TASK ITEM:
Within the entries below, find each line containing the word "write" and copy it.

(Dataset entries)
▽

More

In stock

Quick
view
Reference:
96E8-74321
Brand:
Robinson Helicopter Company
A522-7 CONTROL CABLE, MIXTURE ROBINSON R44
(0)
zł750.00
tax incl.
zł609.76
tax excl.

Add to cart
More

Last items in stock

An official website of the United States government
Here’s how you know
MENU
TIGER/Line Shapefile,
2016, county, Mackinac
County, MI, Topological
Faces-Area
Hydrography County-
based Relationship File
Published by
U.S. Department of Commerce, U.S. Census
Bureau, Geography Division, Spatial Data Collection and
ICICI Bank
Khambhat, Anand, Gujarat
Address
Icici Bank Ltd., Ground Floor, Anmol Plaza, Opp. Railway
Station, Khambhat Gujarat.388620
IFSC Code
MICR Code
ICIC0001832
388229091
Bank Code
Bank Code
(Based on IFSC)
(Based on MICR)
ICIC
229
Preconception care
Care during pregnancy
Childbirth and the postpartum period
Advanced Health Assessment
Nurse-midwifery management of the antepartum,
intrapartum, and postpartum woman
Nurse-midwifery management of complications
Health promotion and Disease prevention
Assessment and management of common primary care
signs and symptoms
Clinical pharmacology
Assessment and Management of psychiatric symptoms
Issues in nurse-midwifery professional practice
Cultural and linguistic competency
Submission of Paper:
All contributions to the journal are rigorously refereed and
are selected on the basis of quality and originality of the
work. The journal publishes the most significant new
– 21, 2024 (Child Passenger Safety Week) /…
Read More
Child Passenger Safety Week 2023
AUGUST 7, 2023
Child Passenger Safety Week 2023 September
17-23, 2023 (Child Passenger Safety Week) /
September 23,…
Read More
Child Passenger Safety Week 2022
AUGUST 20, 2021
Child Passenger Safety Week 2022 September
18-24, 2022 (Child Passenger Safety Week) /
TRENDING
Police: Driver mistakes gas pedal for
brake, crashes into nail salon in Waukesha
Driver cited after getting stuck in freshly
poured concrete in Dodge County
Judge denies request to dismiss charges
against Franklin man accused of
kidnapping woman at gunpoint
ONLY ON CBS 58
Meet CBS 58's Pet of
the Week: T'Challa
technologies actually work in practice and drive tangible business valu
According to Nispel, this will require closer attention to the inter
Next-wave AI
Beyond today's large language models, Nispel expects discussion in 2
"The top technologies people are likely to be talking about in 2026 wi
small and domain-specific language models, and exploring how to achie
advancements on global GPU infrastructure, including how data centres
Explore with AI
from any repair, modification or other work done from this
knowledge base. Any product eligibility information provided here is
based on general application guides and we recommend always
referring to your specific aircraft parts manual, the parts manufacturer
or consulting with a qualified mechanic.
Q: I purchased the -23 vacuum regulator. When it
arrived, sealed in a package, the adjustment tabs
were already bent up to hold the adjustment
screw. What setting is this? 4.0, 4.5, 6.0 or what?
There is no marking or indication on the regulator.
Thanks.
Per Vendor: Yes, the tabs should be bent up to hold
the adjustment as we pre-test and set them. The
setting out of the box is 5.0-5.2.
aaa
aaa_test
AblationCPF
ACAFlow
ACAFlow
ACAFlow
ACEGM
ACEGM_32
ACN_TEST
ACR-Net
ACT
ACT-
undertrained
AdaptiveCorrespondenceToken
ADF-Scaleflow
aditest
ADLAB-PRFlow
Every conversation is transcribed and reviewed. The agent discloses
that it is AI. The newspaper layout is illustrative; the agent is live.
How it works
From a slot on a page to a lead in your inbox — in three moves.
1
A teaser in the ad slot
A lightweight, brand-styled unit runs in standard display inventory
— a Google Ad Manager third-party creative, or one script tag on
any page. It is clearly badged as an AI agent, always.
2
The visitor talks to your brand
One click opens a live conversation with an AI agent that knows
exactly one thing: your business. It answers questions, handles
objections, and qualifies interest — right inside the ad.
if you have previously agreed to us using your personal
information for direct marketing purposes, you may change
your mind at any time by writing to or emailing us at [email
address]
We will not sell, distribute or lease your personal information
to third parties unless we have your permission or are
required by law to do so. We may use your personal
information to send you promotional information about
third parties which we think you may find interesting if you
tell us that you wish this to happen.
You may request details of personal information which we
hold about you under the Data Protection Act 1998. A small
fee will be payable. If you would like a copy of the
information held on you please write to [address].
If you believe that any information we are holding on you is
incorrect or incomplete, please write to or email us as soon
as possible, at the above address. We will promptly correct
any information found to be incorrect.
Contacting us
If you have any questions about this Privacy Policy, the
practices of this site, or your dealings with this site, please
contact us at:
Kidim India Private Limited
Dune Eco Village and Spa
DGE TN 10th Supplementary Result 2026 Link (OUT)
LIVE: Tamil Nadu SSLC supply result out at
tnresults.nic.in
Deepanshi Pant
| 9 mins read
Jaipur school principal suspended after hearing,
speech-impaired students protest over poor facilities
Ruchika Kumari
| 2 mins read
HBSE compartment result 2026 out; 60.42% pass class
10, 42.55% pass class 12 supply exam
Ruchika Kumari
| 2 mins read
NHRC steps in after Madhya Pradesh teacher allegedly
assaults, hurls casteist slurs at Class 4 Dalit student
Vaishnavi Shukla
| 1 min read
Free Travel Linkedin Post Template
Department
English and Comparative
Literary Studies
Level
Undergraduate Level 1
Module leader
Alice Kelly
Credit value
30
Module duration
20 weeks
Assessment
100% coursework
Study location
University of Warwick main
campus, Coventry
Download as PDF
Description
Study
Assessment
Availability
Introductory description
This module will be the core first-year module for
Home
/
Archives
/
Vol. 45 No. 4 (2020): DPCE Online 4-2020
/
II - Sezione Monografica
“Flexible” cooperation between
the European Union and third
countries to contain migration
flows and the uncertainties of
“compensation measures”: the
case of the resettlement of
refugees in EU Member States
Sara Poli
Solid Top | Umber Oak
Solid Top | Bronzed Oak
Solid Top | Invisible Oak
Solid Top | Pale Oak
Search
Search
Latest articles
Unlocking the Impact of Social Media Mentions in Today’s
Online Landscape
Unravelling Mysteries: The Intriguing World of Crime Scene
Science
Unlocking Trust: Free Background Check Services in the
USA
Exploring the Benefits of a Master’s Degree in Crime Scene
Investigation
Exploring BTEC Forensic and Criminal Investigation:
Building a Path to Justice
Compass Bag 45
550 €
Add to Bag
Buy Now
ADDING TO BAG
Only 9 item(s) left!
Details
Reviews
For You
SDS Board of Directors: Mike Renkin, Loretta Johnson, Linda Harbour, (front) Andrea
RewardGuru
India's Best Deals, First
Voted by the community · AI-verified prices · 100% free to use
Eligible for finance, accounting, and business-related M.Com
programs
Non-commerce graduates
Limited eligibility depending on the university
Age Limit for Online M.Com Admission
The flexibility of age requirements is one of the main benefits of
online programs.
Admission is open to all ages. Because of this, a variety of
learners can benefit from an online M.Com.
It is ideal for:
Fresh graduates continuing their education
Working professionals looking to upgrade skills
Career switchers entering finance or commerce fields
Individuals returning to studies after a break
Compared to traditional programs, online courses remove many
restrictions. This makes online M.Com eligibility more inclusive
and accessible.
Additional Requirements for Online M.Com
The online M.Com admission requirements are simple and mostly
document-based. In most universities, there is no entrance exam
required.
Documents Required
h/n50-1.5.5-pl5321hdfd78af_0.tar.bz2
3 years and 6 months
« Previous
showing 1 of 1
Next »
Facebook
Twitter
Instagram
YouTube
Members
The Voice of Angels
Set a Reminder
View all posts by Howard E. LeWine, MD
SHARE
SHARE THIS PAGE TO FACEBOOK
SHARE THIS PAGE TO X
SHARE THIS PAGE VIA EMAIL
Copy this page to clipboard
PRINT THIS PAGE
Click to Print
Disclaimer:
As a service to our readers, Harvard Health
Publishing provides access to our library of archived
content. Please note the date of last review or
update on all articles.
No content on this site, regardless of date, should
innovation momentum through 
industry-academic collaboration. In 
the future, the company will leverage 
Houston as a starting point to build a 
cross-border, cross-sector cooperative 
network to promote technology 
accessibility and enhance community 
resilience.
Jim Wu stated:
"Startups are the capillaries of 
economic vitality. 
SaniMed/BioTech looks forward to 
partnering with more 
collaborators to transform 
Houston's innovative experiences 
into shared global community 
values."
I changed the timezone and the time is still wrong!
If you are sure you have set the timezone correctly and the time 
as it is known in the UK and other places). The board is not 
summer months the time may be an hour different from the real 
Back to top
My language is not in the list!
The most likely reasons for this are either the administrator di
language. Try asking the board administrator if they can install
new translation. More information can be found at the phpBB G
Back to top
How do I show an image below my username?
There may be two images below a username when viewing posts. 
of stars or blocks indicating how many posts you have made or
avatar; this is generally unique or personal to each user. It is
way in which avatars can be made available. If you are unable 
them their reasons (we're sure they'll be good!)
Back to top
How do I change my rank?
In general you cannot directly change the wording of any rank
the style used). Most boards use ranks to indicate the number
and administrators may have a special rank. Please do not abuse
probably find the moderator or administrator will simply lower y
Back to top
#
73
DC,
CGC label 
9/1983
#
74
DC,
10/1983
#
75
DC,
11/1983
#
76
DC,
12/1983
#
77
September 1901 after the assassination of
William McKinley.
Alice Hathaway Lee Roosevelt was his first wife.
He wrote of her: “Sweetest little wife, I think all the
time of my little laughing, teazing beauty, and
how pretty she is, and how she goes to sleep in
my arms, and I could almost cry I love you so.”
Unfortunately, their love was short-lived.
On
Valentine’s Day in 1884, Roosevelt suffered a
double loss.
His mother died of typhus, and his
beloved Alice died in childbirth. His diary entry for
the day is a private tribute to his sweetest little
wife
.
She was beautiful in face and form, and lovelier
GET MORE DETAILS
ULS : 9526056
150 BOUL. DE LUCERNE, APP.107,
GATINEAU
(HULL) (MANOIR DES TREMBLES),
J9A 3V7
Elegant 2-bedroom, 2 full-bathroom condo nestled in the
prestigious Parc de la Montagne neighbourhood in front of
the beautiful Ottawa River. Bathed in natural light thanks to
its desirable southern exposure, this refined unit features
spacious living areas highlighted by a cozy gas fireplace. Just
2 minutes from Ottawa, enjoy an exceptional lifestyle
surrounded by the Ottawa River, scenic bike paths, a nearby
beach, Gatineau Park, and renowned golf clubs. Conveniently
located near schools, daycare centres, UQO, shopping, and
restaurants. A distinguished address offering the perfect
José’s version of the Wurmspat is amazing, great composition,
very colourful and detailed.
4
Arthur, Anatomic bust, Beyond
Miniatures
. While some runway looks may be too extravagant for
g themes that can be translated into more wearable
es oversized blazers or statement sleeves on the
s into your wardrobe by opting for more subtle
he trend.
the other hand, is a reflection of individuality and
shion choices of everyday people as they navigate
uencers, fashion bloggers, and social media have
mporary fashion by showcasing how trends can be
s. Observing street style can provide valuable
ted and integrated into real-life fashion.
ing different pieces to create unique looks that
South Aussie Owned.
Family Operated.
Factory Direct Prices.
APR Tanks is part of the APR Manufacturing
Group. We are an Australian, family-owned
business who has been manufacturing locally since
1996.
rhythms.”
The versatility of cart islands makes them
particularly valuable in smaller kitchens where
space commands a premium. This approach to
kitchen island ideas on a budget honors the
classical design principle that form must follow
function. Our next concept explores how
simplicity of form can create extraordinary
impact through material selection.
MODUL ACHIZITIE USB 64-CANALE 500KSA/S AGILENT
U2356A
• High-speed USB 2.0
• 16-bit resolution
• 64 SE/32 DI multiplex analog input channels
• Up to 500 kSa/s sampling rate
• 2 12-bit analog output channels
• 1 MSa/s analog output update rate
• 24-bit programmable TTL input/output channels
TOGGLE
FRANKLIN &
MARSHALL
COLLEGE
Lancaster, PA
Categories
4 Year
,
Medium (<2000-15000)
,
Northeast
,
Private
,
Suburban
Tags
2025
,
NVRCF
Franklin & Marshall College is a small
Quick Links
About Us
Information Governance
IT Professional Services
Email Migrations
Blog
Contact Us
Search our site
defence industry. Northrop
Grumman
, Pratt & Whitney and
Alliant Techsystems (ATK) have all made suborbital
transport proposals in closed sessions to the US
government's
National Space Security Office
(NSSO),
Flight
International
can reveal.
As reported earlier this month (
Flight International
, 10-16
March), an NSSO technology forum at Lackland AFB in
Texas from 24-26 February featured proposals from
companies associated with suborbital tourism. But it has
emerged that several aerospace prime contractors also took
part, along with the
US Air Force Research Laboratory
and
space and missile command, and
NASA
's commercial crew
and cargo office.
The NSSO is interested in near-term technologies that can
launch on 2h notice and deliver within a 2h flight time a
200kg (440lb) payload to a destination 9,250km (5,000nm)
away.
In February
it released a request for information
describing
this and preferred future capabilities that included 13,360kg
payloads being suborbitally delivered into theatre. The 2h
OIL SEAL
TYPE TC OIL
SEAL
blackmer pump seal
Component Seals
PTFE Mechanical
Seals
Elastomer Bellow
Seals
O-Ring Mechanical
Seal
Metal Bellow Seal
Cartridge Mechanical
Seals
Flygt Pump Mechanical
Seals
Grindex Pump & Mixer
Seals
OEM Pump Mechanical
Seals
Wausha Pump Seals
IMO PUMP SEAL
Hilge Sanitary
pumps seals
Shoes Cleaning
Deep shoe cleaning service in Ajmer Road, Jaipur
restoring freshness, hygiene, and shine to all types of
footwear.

△

WRITTEN SOLUTION:
information held on you please write to [address].
incorrect or incomplete, please write to or email us as soon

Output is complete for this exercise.